Data shown:

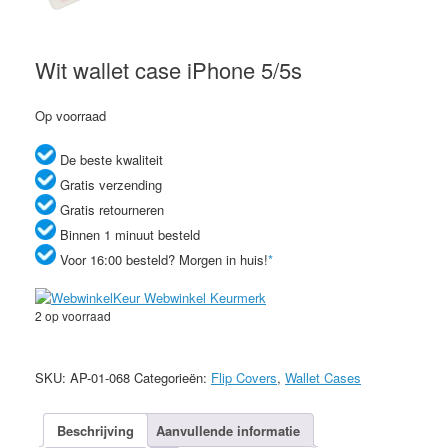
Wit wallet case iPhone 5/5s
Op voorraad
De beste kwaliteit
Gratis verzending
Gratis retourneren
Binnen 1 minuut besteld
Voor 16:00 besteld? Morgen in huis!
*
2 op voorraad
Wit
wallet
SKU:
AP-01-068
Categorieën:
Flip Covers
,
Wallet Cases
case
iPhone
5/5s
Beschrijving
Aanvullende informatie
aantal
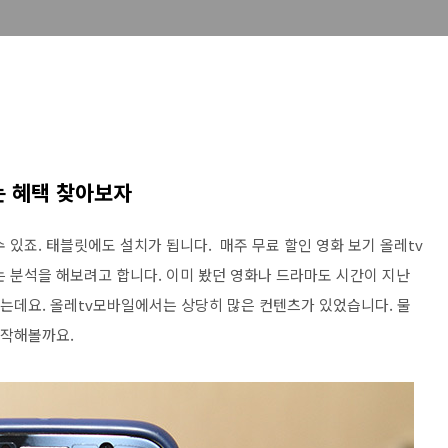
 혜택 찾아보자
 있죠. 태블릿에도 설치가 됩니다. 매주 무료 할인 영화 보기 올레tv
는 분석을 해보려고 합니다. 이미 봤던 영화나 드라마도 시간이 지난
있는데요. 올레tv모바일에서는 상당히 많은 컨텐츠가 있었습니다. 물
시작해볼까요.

==

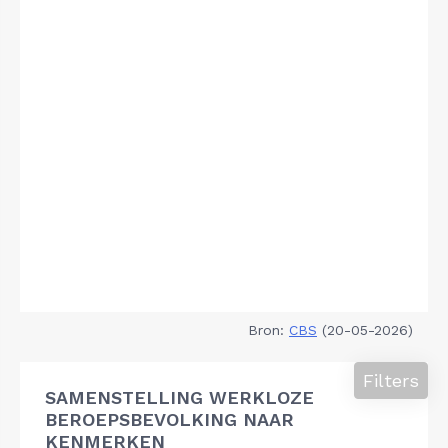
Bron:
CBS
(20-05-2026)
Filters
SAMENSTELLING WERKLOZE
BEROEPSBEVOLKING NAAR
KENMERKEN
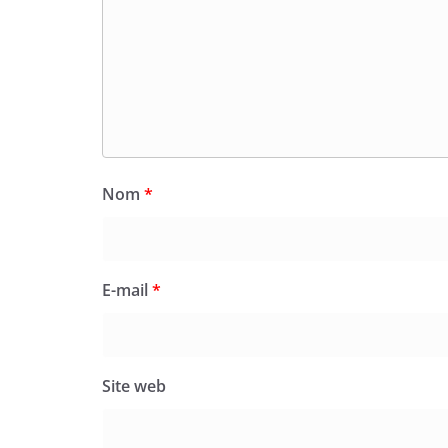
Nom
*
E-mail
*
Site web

Instructions to follow:
Show each line above that contains the string "besteld". Case must match.

Answer to this exercise:
Binnen 1 minuut besteld
Voor 16:00 besteld? Morgen in huis!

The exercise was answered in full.